Wine industry in bittersweet situation with harvesting allowed, but exports denied
The industry is harvesting the last few thousand tonnes of crops across ten wine regions in the country, owing to a last-minute concession from government for the industry to continue harvesting and winemaking activities during the country’s lockdown ending April 16.
Data by industry body South African Wine Industry Information & Systems shows that, in the third week of March, viticulturists and cellar producers expected the wine grape crop to be only somewhat larger than the small 2019 wine grape crop, but still smaller than the five-year average of 1.36-million tonnes.
The official 2020 South African Wine Harvest Report will be issued on May 5.
Vinpro viticulture consultation services manager Conrad Schutte says although there is great variation in crop size this year owing to the geographic distribution of the South African wine industry, the estimated crop size can, in general, be attributed to smaller berry sizes, the prevalence of the botrytis rot and ongoing drought in certain areas.
He explains that the occurrence of wind during the growing and ripening periods in certain regions contributed to smaller berries, which gave rise to lighter crops and lower juice recoveries.
“Smaller berries also have greater flavour and colour concentrations, which will be reflected in exceptional quality in the wines.”
Vinpro further reports that while the ongoing drought in the Klein Karoo region still had a negative effect on the crops recovered in this region, the Olifants River region that was hit particularly hard by the drought in previous years, did surprisingly well thanks to moderate ripening conditions, adaptations in cultivation techniques and vineyards that have recovered better than expected.
However, when the South African government published its Covid-19 lockdown regulations on March 25, at first all wine industry activities were prohibited, including the production, distribution and sale of alcoholic beverages for the duration of the lockdown.
Through advocacy by various industry bodies, government then made a concession just hours before midnight on March 26, when the lockdown started, that harvesting and storage activities could continue to prevent the wastage of primary agricultural goods.

◆ Data records ◆
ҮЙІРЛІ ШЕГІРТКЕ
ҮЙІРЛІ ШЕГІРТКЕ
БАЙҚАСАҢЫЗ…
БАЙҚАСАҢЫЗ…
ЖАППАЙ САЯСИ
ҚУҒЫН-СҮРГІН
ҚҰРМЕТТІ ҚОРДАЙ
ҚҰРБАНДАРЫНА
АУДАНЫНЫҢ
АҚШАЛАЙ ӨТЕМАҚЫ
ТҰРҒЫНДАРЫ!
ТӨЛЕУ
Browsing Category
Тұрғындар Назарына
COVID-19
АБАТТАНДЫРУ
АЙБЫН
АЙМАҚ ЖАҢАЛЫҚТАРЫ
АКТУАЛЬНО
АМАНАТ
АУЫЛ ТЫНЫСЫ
---
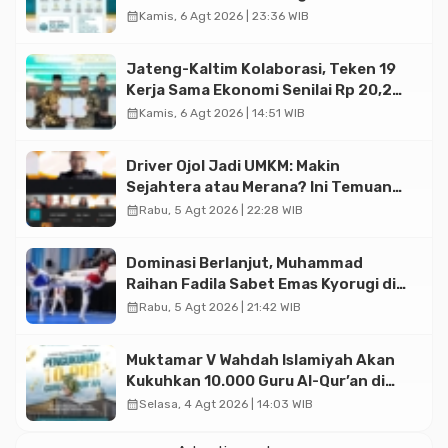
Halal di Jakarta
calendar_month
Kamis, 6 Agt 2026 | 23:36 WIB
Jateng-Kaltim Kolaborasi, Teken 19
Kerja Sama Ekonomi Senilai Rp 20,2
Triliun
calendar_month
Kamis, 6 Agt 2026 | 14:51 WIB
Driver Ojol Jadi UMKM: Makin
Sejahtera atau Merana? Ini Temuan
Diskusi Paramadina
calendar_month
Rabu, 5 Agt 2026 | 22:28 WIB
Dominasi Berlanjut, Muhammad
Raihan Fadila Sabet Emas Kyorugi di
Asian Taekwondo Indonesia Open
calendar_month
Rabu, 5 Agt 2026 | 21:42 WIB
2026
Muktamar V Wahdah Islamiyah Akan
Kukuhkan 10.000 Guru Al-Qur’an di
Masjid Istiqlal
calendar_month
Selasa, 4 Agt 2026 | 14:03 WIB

◆ What is required ◆
Rewrite the wine industry article starting at "Vinpro viticulture consultation" and ending at "lower juice recoveries.", putting "geographic spread" in place of "geographic distribution". The records stand apart from the wine industry article and are not connected to it.

◆ Task output ◆
Vinpro viticulture consultation services manager Conrad Schutte says although there is great variation in crop size this year owing to the geographic spread of the South African wine industry, the estimated crop size can, in general, be attributed to smaller berry sizes, the prevalence of the botrytis rot and ongoing drought in certain areas.
He explains that the occurrence of wind during the growing and ripening periods in certain regions contributed to smaller berries, which gave rise to lighter crops and lower juice recoveries.